La transition numérique impacte la totalité des aspects de l’activité humaine : elle déplace les repères de la production et de la transmission de connaissances, elle modifie notre rapport au temps et à l’espace, elle crée de nouveaux enjeux de pouvoir, elle accélère et reconfigure sans cesse les condi-tions de formation et de disparition des communautés humaines, elle déplace les limites entre le public et le privé, la sociabilité et l’inti-mité. Le numérique n’est pas seulement un ensemble d’outils, il est devenu la force de structuration de la civilisation matérielle. La civilisation numérique émergente ébranle tous les piliers de la société : le travail, l’accès aux informations et aux connaissances, l’éducation, la médecine, la propriété et la circulation des biens culturels et jusqu’à notre façon de « faire connaissance » les uns avec les autres.

Nouvelles règles de gouvernance

La transition institutionnelle est marquée par le déclin des institutions démocratiques conçues au XIXe siècle (assemblées représentatives, États souverains, partis politiques…) et par l’émergence de nouvelles modalités de revendication et d’action collective (Indignés, Occupy, tiers-lieux, réseaux sociaux) et de régulation (exigences éthiques, autorités indépendantes). Mais elle travaille aussi le tréfonds de la société avec les mutations de la famille et de la sexualité, l’évolution des cycles de vie, la mobilité des populations. Nous avons déjà changé notre façon de faire connaissance, de faire société et d’agir en-semble mais nous ne savons pas encore nous représenter ces nouvelles façons de faire.

Le fait associatif, dans sa diversité, est au cœur des quatre transitions : les associations instituées, les collectifs, les réseaux, se constituent en communautés d’action pour se donner un pouvoir d’agir face aux enjeux des quatre transitions. Cette capacité d’initiative, présente sur les territoires, dans les milieux professionnels, dans les réseaux de l’univers numérique, reste cependant fragile, dispersée et financièrement dépendante, faute d’un langage commun et d’une  vision stratégique partagée. Les techniques d’organisation associative du XXe siècle, inspirées des principes de la démocratie représentative et des appareils politiques, ne répondent plus aux besoins et aux attentes correspondant aux formes nouvelles de l’engagement, qu’il soit bénévole, professionnel ou les deux à la fois. Les communautés d’action et les associations qui les animent doivent imaginer de nouvelles règles de gouvernance.

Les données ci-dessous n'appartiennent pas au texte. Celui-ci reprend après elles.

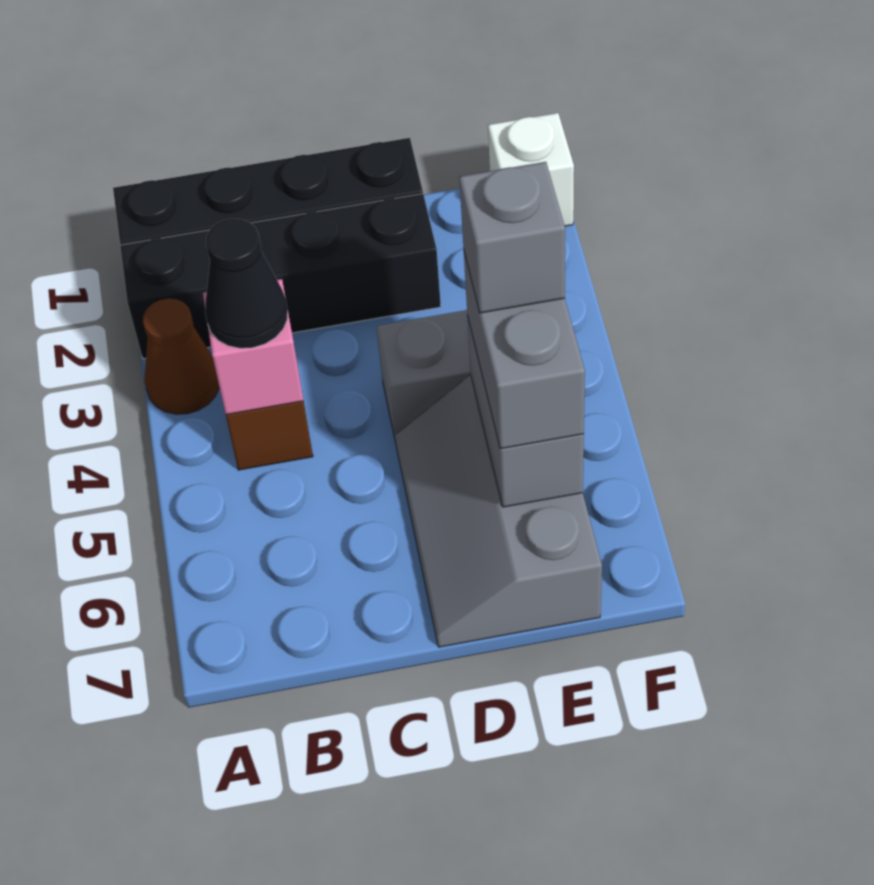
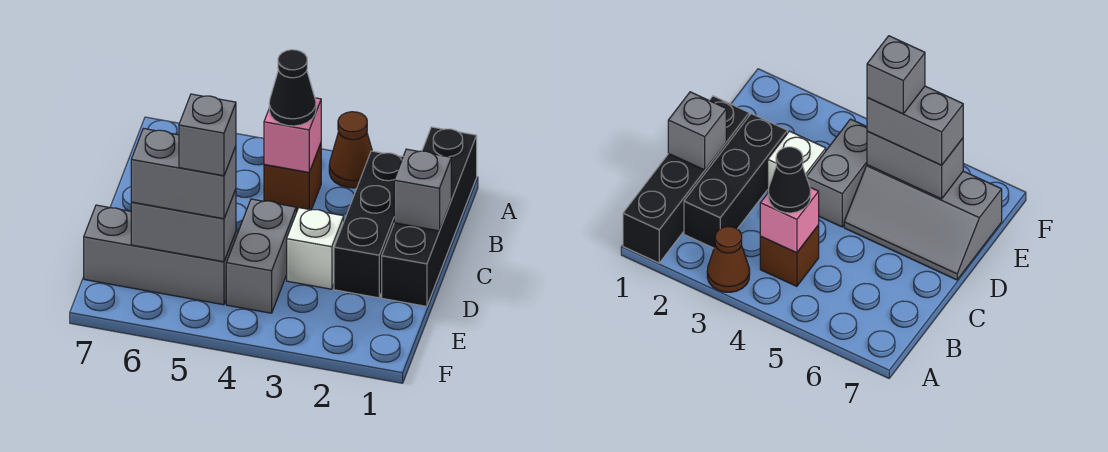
black 1x4 brick [120,194,441,359] -> black 1x3 brick [334,151,403,298]
none -> grey 1x1 brick [394,149,451,231]
white 1x1 brick [488,113,574,226] -> white 1x1 brick moved to [287,208,344,289]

Dans les quatre transitions, l’économie des biens communs (ressources naturelles, production de connaissances, données publiques, biens communs culturels et numériques) est en passe de renouveler en profondeur l’idée même de richesse. La reconnaissance du rôle joué par l’économie sociale et solidaire va dans ce sens et peut donc être considérée comme un acquis politique. Mais le traitement par la loi de l’ESS comme un secteur statutaire de l’économie la condamne à un rôle supplétif, celui des activités de réparation et de compensation de l’économie de la performance financière. Dans la transition écologique-économique, l’ESS ne peut jouer son rôle pionnier que si elle s’émancipe de cette fonction subalterne.

Notre conviction est que la matrice associative est nécessaire au développement du pouvoir d’agir des citoyens, des acteurs économiques, des communautés d’action dans le contexte des quatre transitions. Nous considérons le passage d’une démocratie de la représentation à une démocratie de l’initiative et du pouvoir d’agir comme l’enjeu politique commun des associations et des acteurs de l’ESS.